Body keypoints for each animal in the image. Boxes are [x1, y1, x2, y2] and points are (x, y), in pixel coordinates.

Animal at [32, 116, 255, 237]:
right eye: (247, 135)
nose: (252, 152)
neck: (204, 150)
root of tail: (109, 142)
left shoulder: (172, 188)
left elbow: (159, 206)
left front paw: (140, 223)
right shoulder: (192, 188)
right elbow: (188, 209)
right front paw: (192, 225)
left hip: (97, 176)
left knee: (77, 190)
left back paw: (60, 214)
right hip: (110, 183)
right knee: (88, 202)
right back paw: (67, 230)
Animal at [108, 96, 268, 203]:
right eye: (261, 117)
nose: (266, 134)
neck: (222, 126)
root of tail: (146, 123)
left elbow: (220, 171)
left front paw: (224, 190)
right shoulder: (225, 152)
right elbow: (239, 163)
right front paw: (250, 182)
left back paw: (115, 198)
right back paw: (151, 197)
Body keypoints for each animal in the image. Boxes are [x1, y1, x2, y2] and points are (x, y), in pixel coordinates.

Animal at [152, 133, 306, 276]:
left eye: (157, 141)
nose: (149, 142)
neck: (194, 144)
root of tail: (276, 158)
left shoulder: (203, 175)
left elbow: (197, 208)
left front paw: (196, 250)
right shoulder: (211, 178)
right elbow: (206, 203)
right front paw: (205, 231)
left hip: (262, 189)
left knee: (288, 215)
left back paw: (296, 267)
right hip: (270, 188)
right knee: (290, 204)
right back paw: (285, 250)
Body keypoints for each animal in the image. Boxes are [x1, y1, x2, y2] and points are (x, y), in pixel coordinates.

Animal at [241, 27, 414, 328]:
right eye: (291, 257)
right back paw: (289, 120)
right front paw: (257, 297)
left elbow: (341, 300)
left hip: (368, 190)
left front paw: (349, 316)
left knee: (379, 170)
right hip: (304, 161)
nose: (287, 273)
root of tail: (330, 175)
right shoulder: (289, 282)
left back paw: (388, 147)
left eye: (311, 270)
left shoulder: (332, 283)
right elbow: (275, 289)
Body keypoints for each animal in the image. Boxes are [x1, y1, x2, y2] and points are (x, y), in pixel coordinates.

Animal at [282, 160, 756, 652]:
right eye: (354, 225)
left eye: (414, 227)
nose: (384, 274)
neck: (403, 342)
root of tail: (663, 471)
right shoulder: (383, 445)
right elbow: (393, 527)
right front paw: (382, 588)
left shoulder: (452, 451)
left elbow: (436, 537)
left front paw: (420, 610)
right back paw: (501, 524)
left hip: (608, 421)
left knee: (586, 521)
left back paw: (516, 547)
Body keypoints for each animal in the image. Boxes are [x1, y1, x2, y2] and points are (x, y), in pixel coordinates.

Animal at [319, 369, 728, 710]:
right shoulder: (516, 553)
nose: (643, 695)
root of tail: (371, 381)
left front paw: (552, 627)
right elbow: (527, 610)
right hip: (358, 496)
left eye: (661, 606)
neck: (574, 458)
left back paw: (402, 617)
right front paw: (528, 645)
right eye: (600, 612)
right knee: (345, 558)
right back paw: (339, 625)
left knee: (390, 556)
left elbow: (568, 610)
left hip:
━━━━━━━━━━
__Exercise details__. The range runs from the line with "right elbow: (239, 163)" up to and including the line with "left back paw: (516, 547)" in the listing above; please write out exactly those lines and nothing more.

__Answer for this exercise__.
right elbow: (239, 163)
right front paw: (250, 182)
left back paw: (115, 198)
right back paw: (151, 197)
Body keypoints for each animal in the image. Boxes are [x1, y1, x2, y2] and points are (x, y), in pixel coordinates.

Animal at [152, 133, 306, 276]:
left eye: (157, 141)
nose: (149, 142)
neck: (194, 144)
root of tail: (276, 158)
left shoulder: (203, 175)
left elbow: (197, 208)
left front paw: (196, 250)
right shoulder: (211, 178)
right elbow: (206, 203)
right front paw: (205, 231)
left hip: (262, 189)
left knee: (288, 215)
left back paw: (296, 267)
right hip: (270, 188)
right knee: (290, 204)
right back paw: (285, 250)
Body keypoints for each animal in the image. Boxes are [x1, y1, x2, y2] and points are (x, y), in pixel coordinates.

Animal at [241, 27, 414, 328]:
right eye: (291, 257)
right back paw: (289, 120)
right front paw: (257, 297)
left elbow: (341, 300)
left hip: (368, 190)
left front paw: (349, 316)
left knee: (379, 170)
right hip: (304, 161)
nose: (287, 273)
root of tail: (330, 175)
right shoulder: (289, 282)
left back paw: (388, 147)
left eye: (311, 270)
left shoulder: (332, 283)
right elbow: (275, 289)
Body keypoints for each animal in the image. Boxes are [x1, y1, x2, y2] and points are (x, y), in pixel coordinates.

Animal at [282, 160, 756, 652]:
right eye: (354, 225)
left eye: (414, 227)
nose: (384, 274)
neck: (403, 342)
root of tail: (663, 471)
right shoulder: (383, 445)
right elbow: (393, 527)
right front paw: (382, 588)
left shoulder: (452, 451)
left elbow: (436, 537)
left front paw: (420, 610)
right back paw: (501, 524)
left hip: (608, 421)
left knee: (586, 521)
left back paw: (516, 547)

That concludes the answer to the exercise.